**Material supplied:**
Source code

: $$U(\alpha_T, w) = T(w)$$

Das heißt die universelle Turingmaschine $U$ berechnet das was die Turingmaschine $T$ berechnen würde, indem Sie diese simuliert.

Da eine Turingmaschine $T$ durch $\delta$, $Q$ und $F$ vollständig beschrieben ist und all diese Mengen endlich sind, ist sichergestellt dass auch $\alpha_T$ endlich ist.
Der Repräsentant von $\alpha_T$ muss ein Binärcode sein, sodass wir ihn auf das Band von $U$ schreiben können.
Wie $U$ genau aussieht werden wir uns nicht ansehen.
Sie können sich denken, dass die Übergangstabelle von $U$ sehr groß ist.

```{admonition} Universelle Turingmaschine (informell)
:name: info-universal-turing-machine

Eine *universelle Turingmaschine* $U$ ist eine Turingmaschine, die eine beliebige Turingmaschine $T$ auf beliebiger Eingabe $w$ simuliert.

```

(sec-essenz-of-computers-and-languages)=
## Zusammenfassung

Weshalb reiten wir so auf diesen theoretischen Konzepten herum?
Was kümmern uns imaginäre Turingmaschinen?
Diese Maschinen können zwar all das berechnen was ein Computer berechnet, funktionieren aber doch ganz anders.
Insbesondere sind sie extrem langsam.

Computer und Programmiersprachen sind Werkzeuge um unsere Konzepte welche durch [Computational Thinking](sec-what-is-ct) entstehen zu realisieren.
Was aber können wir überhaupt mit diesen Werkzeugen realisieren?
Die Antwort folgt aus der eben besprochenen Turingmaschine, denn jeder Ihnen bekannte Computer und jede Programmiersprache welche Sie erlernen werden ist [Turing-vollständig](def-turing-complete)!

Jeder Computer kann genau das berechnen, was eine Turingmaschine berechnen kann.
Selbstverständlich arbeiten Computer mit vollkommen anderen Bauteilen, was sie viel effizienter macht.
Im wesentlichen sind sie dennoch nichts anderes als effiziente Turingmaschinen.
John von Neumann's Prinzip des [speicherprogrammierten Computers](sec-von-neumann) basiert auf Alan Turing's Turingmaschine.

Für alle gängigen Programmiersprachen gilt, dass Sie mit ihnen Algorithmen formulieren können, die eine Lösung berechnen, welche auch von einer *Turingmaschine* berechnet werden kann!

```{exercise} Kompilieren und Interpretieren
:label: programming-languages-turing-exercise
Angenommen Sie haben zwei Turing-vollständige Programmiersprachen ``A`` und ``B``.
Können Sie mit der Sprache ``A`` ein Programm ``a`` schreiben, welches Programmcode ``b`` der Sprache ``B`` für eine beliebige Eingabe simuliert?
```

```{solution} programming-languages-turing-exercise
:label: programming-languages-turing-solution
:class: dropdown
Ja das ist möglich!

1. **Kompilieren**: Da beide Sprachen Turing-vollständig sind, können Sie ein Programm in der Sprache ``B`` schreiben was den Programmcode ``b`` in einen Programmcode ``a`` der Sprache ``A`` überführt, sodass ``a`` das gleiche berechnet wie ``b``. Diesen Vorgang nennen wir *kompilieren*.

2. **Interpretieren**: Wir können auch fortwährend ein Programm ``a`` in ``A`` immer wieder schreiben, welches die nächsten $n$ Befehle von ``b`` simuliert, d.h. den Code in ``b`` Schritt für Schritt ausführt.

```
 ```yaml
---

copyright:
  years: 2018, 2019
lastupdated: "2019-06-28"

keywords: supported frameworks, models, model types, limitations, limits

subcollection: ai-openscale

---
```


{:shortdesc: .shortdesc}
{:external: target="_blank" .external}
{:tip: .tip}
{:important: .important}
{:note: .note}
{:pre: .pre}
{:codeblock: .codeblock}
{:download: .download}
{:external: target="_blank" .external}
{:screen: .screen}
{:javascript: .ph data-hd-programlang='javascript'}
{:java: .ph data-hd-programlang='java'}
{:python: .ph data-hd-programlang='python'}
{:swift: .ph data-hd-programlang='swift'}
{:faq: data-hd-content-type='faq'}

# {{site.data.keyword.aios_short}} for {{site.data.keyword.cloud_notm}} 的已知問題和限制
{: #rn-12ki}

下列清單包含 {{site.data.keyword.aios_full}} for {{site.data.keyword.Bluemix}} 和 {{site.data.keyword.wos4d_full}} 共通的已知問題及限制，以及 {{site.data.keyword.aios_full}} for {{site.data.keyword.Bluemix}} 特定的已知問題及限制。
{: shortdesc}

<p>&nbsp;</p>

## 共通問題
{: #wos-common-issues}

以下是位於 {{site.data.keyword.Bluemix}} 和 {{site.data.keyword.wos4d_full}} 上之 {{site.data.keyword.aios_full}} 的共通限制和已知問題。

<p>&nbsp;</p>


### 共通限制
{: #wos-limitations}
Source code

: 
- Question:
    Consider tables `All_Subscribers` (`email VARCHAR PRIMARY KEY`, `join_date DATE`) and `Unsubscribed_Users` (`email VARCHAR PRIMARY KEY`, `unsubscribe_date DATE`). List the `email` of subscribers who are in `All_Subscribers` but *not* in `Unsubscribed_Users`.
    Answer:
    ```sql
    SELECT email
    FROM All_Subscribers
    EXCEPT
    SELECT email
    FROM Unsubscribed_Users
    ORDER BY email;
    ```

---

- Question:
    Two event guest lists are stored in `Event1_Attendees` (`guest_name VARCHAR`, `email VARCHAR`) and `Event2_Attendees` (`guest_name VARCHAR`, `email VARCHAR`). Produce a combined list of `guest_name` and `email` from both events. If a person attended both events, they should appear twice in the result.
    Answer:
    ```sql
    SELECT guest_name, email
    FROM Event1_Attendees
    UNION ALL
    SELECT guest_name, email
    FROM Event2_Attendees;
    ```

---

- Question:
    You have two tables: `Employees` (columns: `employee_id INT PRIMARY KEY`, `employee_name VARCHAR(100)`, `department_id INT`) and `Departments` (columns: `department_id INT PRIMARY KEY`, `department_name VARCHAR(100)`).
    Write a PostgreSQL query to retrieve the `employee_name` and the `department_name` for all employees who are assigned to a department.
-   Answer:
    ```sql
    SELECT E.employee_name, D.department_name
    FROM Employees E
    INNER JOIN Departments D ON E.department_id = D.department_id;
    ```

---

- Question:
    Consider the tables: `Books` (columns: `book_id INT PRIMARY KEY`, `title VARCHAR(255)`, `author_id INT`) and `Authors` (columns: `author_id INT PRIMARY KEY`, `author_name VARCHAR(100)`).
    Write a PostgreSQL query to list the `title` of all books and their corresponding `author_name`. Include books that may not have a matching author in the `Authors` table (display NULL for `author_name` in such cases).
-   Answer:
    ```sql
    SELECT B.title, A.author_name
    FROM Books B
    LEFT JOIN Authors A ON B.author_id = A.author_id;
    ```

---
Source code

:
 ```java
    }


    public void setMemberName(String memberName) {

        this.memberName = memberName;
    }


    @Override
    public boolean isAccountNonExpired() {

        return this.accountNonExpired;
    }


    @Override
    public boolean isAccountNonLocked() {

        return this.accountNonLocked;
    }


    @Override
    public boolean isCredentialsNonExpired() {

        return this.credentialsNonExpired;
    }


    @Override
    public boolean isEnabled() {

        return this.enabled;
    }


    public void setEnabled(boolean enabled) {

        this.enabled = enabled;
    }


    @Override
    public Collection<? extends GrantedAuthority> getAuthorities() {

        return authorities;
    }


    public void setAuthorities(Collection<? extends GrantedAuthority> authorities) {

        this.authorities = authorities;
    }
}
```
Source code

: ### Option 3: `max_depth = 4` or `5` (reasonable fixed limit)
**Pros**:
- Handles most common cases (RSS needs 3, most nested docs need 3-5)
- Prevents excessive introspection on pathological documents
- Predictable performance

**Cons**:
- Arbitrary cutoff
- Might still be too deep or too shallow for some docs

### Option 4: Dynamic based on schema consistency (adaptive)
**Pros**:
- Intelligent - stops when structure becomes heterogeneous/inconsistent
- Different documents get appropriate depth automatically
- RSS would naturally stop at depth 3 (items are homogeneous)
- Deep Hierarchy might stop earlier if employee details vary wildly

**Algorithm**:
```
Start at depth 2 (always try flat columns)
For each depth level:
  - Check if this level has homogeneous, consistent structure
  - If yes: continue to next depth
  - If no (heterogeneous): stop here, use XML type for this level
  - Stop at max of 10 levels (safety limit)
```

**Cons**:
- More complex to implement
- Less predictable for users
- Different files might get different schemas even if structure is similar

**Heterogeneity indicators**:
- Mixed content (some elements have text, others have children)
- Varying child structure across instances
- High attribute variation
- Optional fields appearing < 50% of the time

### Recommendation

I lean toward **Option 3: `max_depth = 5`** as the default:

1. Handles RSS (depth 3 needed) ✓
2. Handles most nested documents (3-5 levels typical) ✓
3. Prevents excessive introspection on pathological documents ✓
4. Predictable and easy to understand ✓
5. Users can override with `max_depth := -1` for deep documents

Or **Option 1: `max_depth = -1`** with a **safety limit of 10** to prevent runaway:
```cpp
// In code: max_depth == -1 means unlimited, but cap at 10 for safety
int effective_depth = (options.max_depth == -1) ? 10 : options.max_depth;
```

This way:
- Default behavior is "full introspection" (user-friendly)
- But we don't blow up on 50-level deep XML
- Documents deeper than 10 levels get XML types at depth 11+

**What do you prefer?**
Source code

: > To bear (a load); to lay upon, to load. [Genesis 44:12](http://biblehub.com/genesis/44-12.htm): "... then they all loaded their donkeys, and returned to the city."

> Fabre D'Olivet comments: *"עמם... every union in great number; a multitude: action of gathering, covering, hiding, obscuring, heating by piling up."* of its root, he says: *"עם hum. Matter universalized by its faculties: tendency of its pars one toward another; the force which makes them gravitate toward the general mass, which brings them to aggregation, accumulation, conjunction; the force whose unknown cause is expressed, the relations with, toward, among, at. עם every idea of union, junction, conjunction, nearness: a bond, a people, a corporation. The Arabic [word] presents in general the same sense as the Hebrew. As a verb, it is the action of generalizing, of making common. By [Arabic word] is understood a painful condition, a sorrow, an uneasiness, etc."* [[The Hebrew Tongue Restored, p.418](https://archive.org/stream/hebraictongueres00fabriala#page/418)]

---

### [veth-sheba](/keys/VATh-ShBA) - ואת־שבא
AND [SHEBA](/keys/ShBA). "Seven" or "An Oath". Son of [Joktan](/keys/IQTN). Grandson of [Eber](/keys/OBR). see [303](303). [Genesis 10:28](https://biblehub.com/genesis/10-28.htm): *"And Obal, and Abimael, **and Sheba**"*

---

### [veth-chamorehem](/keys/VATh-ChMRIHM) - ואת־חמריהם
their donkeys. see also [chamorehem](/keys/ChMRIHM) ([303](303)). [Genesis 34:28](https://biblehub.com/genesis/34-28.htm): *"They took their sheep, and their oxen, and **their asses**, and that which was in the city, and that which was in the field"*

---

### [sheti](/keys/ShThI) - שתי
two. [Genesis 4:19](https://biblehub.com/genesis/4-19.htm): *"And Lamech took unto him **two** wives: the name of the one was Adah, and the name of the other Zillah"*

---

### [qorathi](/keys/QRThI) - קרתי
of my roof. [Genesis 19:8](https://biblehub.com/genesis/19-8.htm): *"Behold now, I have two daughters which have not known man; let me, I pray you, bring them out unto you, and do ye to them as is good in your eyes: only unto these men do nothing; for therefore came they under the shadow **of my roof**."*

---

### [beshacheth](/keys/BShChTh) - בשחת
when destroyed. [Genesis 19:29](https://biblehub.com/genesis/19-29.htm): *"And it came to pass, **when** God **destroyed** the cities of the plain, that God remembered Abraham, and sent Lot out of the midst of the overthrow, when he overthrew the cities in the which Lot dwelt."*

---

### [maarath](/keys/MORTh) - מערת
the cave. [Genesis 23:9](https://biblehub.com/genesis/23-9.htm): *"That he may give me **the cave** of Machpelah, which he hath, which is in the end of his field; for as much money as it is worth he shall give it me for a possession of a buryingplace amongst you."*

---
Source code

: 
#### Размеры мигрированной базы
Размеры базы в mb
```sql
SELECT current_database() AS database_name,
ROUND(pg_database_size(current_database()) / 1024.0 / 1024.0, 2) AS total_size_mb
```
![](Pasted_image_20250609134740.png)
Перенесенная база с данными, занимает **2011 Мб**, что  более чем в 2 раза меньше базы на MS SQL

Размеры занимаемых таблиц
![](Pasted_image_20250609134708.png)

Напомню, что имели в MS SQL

**What needs to be done:** Tally the lines in the records that hold the word "beliebige". Give only the total.

**Your solution:** 2